Unified Prompts: To prevent overfitting and ensure reliable confidence scores for thresholding, the authors utilize a unified prompt (shared across classes) rather than purely class-specific prompts during the confidence estimation phase.

C. Training Loop

The framework operates in rounds:

Extract class-guided features for the unlabeled pool.
Perform clustering and select representative candidates.
Apply selective querying to assign pseudo-labels or request annotations.
Train the prompt vectors on the accumulated dataset (re-initializing prompts at each round to avoid bias).

3. Key Contributions

Budget-Efficient Framework: A novel active learning framework specifically designed for VLMs that fully exploits pre-trained priors for both data selection (clustering) and label acquisition (pseudo-labeling).
Class-Guided Features: The introduction of a hybrid feature space (Image + Weighted Text) that enables effective clustering from the first round, solving the cold-start problem and improving cluster separation (verified via T-SNE and Adjusted Rand Index).
Adaptive Selective Querying: A mechanism to dynamically save labeling budgets by leveraging class-wise confidence thresholds, reducing the need for human annotation without sacrificing accuracy.
Synergy with Model-Centric Methods: The proposed data selection strategy acts as a plug-in that enhances existing model-centric prompt learning methods (e.g., MaPle, PromptSRC) when applied to curated datasets.

4. Experimental Results

The method was evaluated on seven diverse datasets (OxfordPets, FGVCAircraft, Caltech101, Flowers102, DTD, StanfordCars, EuroSAT) and the large-scale ImageNet dataset.

Performance: The proposed method (CB+SQ) consistently outperformed state-of-the-art baselines, including:
- Random sampling.
- Uncertainty-based methods (Entropy).
- Diversity-based methods (CoreSet, BADGE).
- Previous VLM-specific active learning (PCB).
Efficiency:
- Achieved higher accuracy with fewer labeled samples. For instance, on the first round, it showed a 19.5% performance gain over baselines.
- Reduced the total labeling budget by approximately 17.6% while maintaining comparable or superior accuracy.
Scalability: Successfully scaled to ImageNet (1.28M images), overcoming computational bottlenecks that limited previous methods like CoreSet and BADGE.
Generalization: Demonstrated strong performance in "Base-to-Novel" generalization scenarios, outperforming random selection on unseen novel classes.
Ablation Studies: Confirmed that:
- Class-guided features significantly outperform image-only features.
- Selective querying is most effective when paired with diversity-based acquisition (like their clustering) rather than uncertainty-based methods.
- Unified prompts yield more reliable confidence distributions for thresholding than class-wise prompts.

5. Significance

This paper shifts the paradigm in VLM adaptation from a purely model-centric view (optimizing the prompt architecture) to a data-centric view (optimizing which data is used to train the prompt).

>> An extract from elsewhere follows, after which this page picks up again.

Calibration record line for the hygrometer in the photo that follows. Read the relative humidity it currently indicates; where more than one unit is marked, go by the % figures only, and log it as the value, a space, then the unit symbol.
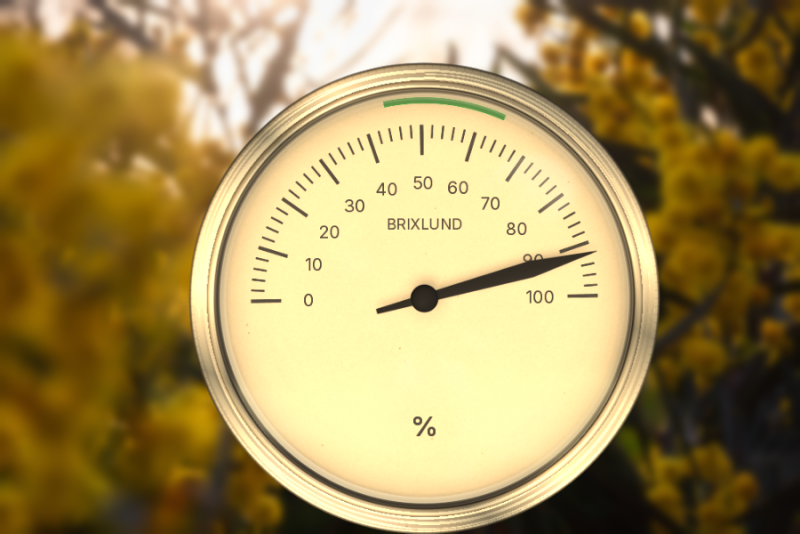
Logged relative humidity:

Practical Impact: It offers a highly efficient solution for deploying VLMs in resource-constrained environments where human annotation is expensive or scarce.
Theoretical Insight: It demonstrates that the "prior knowledge" embedded in foundation models can be explicitly leveraged not just for inference, but to guide the data acquisition process itself, effectively turning the model into a smart curator of its own training data.
Future Direction: The work opens avenues for extending data-centric active learning strategies to other vision tasks (detection, segmentation) and other foundation models beyond CLIP.